A crushingly bittersweet mood dominates the film, and Wang demonstrates a steady hand in her balancing of morbid material and warm, culturally insightful humor, threaded together by a minimal, sentimental score of dulcet vocals and a single violin. Because the filmmaker approaches the story from the perspective of a Chinese-American millennial (essentially a foreigner in China, even though she was born there), she occasionally flirts with trivializing some of the customs that Billi finds befuddling, like a spa treatment that leaves behind gruesome purple welts or Nai Nai’s daily tai-chi routine, which involves slapping her forearms and legs to “increase circulation.” (Implicitly, the ignorance doesn’t stop at the lie.) Outside of the tight, intimate apartment spaces, Wang and cinematographer Anna Franquesa Solano capture a developing Changchun—Wang’s actual family hometown—with the wide-eyed wonder of a visitor, accentuating the place’s unfamiliarity while honing in on its beautiful peculiarity: neon lights, sizzling food carts, enormous cranes hanging over imposing grey buildings.
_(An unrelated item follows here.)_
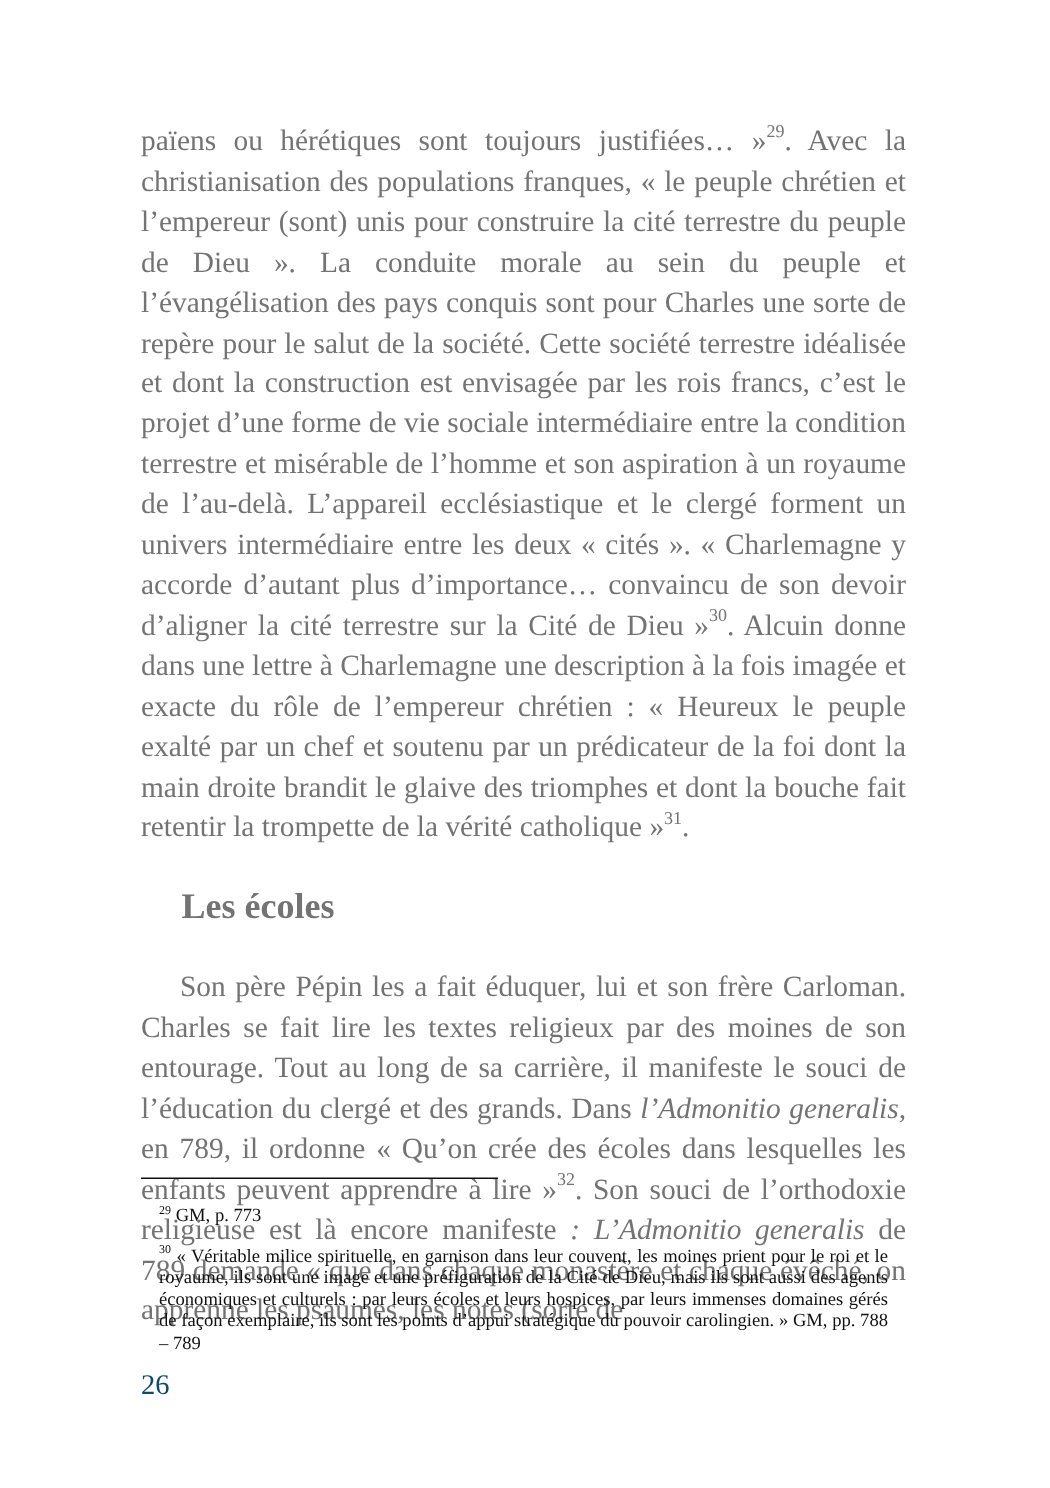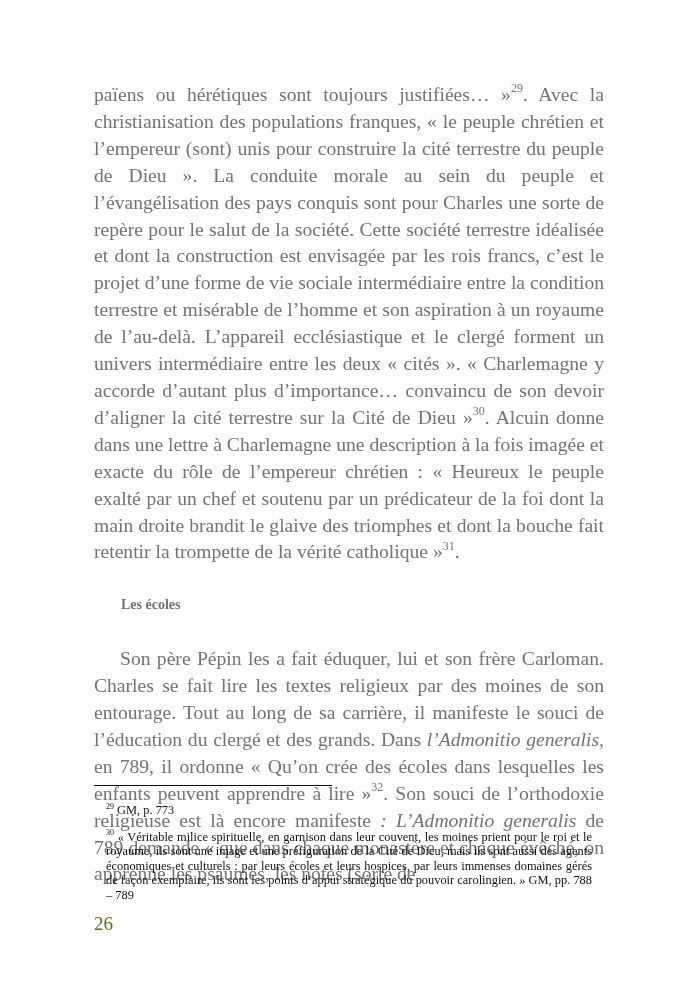"Les écoles" .heading { font-size: 14px -> 24px }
If there’s a reference point here, it’s the late Taiwanese filmmaker Edward Yang and his masterful career capstone, Yi Yi, which significantly begins with a wedding and ends with a funeral. But though Wang builds empathy (and deploys the color blue) in a way that recalls that great director’s work, she veers too far into maudlin territory in her un-probing affection for the duped Nai Nai and her earnest protector, Billi, whose shifting attitude toward the great lie offers slight character development. Billi’s emotional catharsis—a confessional spat with her frustratingly austere mother following a crawling search for the bride’s missing earring—consequently feels under-developed, and a broader anxiety of dislocation and pent-up familial angst is undermined by cliched childhood callbacks of mis-remembered confusion and fear in the face of change. While the wedding itself is a baiju-fueled tragicomic merry-go-round of tearful speeches and karaoke duets, a literal race to protect Nai Nai from the truth is followed by a final goodbye that feels abrupt, and oddly empty. From a distance, The Farewell can look scattered, a series of ambling vignettes on the tradition-rooted quirks of modern China and the nature of families divided by culture and space. But there are some bright moments of truth, bittersweetly illuminating the grey spaces we create in our expressions of love.